To-do item >>
Nothing but the lines from the first line of the records below to the line holding "app thinks you are" belongs in the answer, copied exactly and without pictures.

(Material shown Opens)

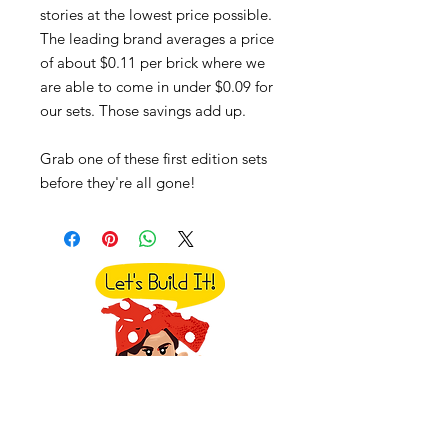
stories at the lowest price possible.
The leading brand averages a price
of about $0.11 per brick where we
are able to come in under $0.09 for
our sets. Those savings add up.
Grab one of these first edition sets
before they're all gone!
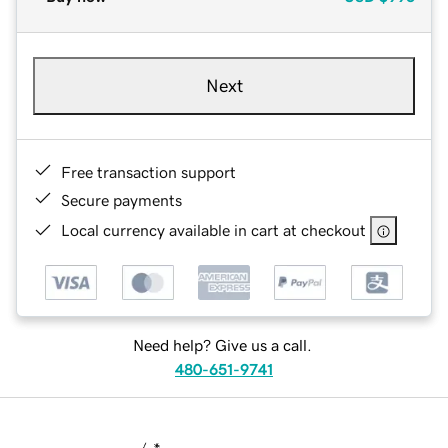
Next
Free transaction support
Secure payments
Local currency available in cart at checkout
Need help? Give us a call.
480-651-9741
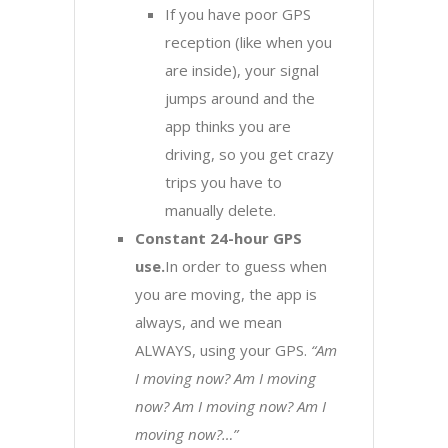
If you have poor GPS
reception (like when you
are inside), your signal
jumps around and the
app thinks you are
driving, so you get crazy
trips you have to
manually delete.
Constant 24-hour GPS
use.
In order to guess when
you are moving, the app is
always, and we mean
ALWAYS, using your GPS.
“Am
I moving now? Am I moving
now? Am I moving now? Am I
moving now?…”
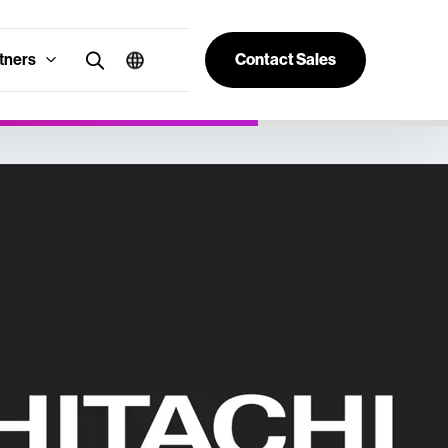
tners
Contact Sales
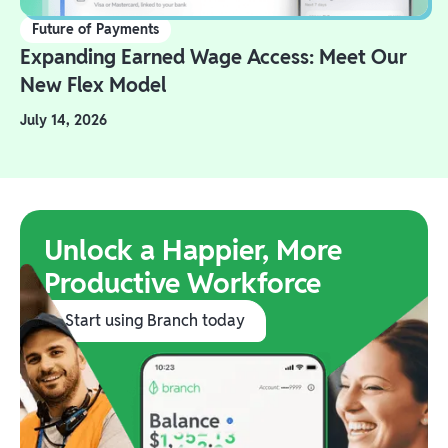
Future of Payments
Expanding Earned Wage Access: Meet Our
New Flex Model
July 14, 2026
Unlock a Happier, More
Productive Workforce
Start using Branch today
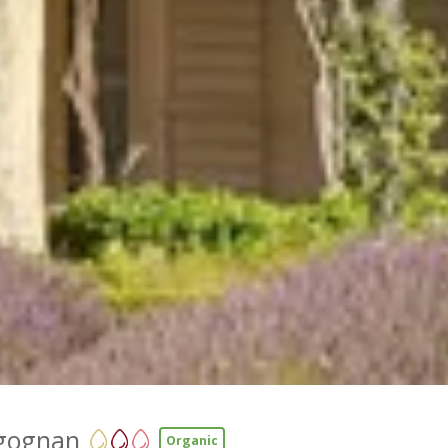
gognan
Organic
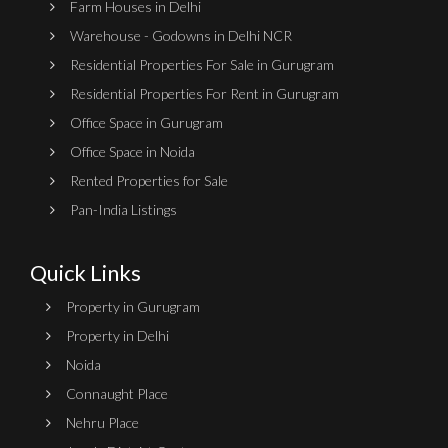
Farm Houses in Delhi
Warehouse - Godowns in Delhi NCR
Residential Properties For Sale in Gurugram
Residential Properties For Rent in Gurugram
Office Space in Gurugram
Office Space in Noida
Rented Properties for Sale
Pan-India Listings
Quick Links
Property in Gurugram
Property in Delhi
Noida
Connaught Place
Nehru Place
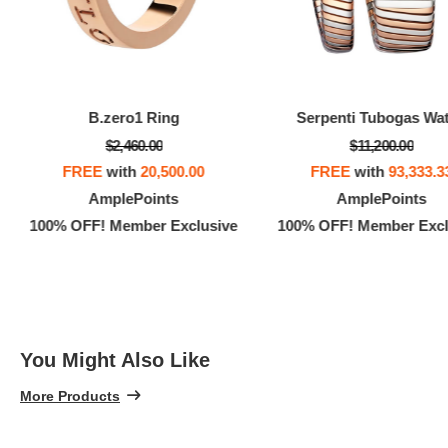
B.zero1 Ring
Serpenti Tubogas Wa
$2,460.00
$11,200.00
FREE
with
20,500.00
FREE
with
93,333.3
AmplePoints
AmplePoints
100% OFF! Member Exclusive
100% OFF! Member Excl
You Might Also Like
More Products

(Material shown Closes)

Result of the task >>
stories at the lowest price possible.
The leading brand averages a price
of about $0.11 per brick where we
are able to come in under $0.09 for
our sets. Those savings add up.
Grab one of these first edition sets
before they're all gone!
Next
Free transaction support
Secure payments
Local currency available in cart at checkout
Need help? Give us a call.
480-651-9741
If you have poor GPS
reception (like when you
are inside), your signal
jumps around and the
app thinks you are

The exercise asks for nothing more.